Max Conze, its chief executive officer, said the company's turnover was $2.5 billion last year globally, with Asia accounting for over a third of that.
He said Dyson, which produces air purifiers, fans and vacuum cleaners, doubled its China sales last year and he expects it to triple its business this year in the market.
"I very much see China as being one of Dyson's biggest, if not the biggest, market over the next 3-4 years," he said.
A collaboration with Chinese online retailer Tmall has already helped the company, which first entered China at the end of 2012, grow its online cordless business by 725 percent last year, he said.
Nearly 90 percent of Dyson's technology is sold outside the United Kingdom, to 75 markets, allowing it to claim leading positions in the United States, Japan, Europe and Australia, and rapid growth across Asia, where air-quality concerns affect various countries.

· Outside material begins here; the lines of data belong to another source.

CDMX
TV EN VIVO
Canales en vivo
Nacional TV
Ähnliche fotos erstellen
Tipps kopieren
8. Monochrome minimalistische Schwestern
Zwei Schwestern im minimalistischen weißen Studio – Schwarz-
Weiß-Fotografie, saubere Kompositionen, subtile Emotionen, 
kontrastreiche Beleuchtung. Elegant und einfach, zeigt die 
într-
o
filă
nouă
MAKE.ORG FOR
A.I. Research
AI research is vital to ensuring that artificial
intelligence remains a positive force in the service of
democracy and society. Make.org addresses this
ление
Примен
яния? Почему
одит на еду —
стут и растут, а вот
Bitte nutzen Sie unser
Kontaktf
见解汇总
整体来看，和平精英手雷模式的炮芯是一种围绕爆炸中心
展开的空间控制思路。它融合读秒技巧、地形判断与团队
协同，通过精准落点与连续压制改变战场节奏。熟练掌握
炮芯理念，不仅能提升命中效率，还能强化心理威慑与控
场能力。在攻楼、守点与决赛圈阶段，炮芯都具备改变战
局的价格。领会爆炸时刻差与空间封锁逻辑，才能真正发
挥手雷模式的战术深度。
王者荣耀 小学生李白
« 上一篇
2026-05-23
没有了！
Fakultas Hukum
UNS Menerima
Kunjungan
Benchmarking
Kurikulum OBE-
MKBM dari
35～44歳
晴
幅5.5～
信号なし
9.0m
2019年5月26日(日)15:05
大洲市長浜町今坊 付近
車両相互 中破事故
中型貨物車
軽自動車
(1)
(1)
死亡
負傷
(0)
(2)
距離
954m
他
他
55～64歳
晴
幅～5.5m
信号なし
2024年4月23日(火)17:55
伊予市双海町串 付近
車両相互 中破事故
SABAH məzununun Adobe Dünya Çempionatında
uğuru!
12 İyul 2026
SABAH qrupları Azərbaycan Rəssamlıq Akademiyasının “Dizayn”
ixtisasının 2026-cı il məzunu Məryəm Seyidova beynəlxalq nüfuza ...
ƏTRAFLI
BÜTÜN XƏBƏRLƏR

Conze was speaking as a new survey revealed that 60 percent of Chinese people claim they are worried about air quality in public facilities and at work.
Compiled by Honeywell Inc, the US producer of a variety of commercial and consumer products, the China Indoor Air Quality Industry Association, and independent market research company Ipsos, the survey said about 50 percent of the respondents reported health issues among colleagues, friends, and family, due to polluted indoor air.
Nearly 80 percent of the 2,000 respondents from 10 cities across China said that while they consider household air purification an absolute necessity, many admitted to poor knowledge of air-cleaning technologies and products.
Dyson has committed 1 billion pounds ($1.55 billion) to the research and development of new product technology over the next four years.
It expects to launch 100 new products around the world, and Conze said much of that effort is being driven by its focus on China.